I suppose I shouldn’t be so surprised. I have been feeling rather disconnected from my higher power or whatever you wanna call it. My link to the universe. Etc.
I have been really struggling with remaining present. I find myself wrestling with thoughts of the future or past, then judging myself for it. Old habits die hard I suppose.
This sobriety thing, it’s like learning to walk all over again. I know deep down in my heart of hearts that I will overcome this thing, and that I’m simply going through the early learning/adjustment stages.
My relapses are interesting. I definitely relapse before the drink ever hits my lips. It’s this weird, like, thing that I think about doing, then I decide to do it. It just kind of happens in a flicker. I’m calm, and accept and embrace the mental decision. Then I become excited. Once I’ve decided I want a drink, I get so excited. Like the way one would before a first date. Or revisiting an old friend. I think about how good the wine will taste when it hits my lips, the feeling after that first glass. It will be a romatic and incredible reunion. The rose colored lenses will set in and I’ll be feeling amazing.

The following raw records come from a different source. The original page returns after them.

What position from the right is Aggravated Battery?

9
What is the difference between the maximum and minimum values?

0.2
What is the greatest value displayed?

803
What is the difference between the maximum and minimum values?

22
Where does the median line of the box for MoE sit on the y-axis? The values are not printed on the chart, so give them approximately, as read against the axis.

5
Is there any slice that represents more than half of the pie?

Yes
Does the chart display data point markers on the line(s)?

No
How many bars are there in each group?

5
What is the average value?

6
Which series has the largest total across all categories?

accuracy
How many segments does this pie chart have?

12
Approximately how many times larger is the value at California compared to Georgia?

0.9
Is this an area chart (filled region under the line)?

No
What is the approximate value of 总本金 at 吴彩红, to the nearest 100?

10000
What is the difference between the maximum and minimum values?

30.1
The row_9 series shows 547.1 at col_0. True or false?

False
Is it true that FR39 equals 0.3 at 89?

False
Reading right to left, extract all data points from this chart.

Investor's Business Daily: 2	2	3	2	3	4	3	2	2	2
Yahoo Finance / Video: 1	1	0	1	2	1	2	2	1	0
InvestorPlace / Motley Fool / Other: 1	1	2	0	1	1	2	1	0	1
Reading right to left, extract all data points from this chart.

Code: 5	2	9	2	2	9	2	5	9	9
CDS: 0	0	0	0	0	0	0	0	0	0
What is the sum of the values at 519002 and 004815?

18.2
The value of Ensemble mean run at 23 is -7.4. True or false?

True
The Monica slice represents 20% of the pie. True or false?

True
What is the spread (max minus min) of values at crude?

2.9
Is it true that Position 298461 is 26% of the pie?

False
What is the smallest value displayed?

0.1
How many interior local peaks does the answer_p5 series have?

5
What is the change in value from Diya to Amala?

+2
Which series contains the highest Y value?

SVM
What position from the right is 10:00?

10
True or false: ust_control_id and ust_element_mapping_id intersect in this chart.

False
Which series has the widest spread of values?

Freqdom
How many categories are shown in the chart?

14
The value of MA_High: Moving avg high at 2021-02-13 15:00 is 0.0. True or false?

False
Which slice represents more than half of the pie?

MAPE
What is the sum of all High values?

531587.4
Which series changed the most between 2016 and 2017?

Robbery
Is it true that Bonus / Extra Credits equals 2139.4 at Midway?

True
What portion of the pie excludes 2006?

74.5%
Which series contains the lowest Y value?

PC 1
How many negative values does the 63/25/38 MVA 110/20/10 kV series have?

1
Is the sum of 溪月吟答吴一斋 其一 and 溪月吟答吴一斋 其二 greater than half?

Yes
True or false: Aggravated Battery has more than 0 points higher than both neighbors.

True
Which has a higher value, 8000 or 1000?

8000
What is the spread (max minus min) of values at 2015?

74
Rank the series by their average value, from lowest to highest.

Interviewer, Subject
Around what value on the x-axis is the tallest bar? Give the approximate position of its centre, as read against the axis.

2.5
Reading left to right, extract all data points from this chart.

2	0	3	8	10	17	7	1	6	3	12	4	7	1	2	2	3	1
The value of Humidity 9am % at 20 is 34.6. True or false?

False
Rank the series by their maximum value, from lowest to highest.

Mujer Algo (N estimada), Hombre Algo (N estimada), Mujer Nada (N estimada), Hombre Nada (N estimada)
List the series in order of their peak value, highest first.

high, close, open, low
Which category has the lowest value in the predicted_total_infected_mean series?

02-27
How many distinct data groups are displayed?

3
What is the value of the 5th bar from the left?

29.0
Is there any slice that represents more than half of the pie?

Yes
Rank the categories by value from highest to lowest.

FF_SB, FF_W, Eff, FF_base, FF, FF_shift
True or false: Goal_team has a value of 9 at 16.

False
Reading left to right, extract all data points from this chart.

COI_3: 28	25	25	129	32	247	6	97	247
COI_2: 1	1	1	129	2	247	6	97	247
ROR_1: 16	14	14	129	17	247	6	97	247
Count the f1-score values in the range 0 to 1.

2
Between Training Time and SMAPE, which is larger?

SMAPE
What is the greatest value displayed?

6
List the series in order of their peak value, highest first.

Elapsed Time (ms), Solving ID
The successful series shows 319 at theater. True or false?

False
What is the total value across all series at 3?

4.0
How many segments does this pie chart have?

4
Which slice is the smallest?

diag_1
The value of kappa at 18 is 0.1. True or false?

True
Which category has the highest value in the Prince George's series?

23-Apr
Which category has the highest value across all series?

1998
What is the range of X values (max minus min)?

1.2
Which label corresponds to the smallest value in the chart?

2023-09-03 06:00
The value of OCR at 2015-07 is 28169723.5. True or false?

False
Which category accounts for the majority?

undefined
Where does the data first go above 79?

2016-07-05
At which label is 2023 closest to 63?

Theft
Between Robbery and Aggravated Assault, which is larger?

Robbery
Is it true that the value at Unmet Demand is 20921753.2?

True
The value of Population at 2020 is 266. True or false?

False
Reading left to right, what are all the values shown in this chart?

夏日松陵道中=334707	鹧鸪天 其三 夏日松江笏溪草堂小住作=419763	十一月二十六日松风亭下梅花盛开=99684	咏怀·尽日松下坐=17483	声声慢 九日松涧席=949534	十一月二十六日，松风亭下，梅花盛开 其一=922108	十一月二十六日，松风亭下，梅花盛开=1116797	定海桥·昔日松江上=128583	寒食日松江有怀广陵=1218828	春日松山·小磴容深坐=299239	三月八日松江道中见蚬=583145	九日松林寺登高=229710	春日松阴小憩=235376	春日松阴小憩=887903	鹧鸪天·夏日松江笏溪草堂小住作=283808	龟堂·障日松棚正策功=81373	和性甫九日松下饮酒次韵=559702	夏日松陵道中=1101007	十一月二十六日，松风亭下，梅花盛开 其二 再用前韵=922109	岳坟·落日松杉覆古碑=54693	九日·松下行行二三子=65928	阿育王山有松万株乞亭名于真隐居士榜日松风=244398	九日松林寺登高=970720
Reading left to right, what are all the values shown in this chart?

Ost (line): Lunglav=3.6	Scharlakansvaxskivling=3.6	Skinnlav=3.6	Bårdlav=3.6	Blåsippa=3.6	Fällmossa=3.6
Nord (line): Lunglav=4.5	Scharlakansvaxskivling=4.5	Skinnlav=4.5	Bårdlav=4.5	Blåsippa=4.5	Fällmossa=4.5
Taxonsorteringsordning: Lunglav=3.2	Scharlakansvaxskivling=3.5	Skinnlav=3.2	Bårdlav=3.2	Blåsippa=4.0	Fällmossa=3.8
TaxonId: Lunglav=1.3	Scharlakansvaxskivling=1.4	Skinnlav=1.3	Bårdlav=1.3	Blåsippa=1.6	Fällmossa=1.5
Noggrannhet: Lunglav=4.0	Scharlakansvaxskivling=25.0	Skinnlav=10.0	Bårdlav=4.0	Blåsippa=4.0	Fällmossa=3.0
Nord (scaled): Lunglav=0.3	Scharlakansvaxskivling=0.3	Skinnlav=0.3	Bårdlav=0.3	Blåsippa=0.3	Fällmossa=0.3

Then I ponder all the immediate benefits I’ll reap. I’ll feel so much jollyier, and will be more fun to be around. Etc etc.
What I don’t think about is when the cocaine cravings kick in (usually after the third glass of wine). The self-loathing hangover the next morning.
In fact, even when I do try to remind myself of that I’m so far into my mental relapse it’s hopeless. I realize that once I’ve dug my hole mentally its pretty much impossible to climb back out of.
I don’t understand why I have such a hard time reeling myself back from the mental relapse. Because once I’m in that state it’s this strong sense of acceptance to the fact that I’m going to drink. Of course, I try to THINK my way out of it but that never works.
And the strange thing is these cravings seriously come out of nowhere. It doesn’t matter how long I’ve been sober, it rears its head with a vengeance.
So I think what I need to do is understand and accept they will come, and learn a more effective way to ride that tide. I have to TRUST that the long-term payoff is so much better than the short-term payoff, and realize that my ego doesn’t define me.
Maybe practice with the small everyday stuff so I can deal with the big things. Food cravings. Sugar cravings. Mindset habits. They will give me the ability to keep my tools sharp and spiritual sobriety strong.